++++ Extracted records
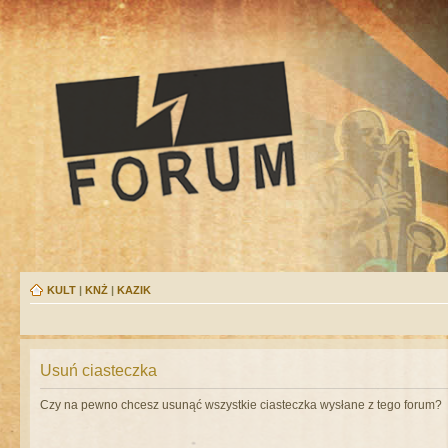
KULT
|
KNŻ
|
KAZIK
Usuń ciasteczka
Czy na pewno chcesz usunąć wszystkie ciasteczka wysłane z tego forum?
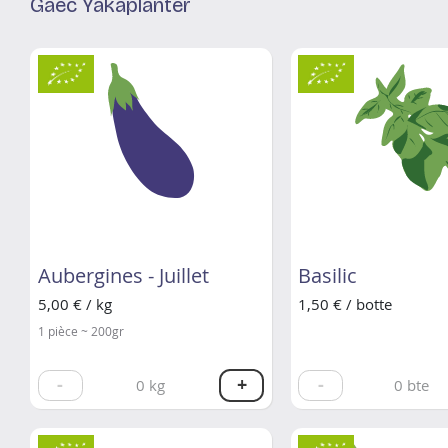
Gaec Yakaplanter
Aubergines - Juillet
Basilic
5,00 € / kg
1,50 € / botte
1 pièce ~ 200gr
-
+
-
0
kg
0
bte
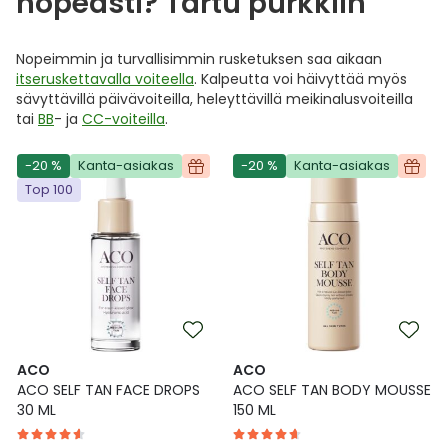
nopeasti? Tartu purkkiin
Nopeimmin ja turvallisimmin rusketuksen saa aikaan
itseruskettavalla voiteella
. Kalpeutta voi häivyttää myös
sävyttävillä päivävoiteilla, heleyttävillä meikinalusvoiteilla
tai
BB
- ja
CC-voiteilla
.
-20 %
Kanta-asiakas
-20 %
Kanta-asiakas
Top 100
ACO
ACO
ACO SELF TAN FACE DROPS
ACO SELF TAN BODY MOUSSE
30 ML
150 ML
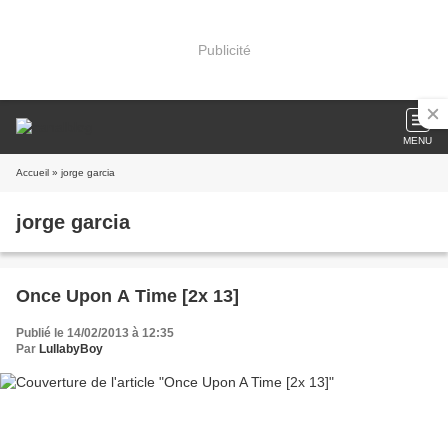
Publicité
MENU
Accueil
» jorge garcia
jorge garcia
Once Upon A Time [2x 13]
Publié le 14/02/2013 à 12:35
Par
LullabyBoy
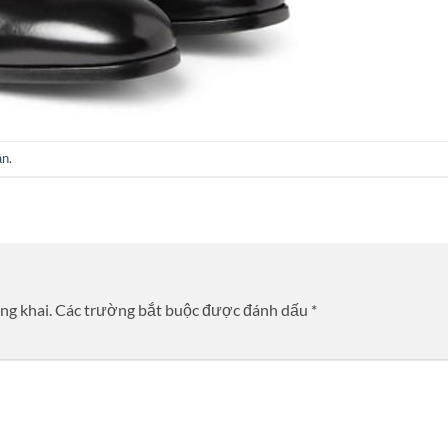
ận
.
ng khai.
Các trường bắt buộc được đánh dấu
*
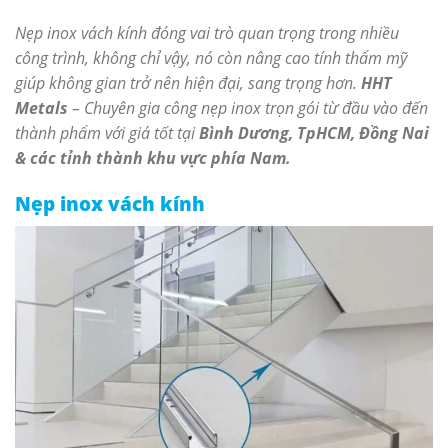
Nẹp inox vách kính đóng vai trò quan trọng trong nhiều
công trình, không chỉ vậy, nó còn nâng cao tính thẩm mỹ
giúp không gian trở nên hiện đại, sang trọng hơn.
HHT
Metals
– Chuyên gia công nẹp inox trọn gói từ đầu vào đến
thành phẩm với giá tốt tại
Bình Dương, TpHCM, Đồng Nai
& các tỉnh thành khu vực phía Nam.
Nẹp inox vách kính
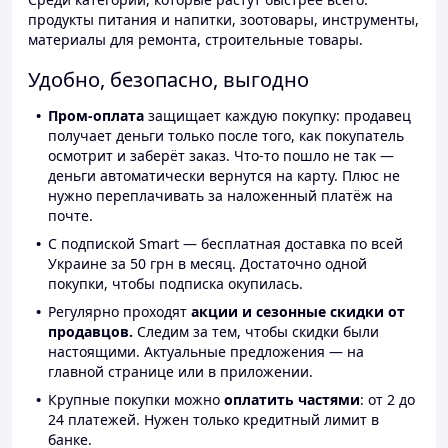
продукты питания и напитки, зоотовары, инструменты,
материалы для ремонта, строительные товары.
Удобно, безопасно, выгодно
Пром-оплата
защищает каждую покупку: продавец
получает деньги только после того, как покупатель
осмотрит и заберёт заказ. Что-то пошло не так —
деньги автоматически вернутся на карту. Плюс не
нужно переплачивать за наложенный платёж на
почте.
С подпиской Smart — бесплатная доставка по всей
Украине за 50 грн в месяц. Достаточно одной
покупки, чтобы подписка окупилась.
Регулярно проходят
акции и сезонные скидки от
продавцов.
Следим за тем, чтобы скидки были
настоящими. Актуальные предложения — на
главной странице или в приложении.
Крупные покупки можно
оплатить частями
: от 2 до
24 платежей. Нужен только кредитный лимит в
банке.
++++++++
__About this exercise__
Every line in the records above that contains the word "kính" is to be copied out.

__Written solution__
Nẹp inox vách kính đóng vai trò quan trọng trong nhiều
Nẹp inox vách kính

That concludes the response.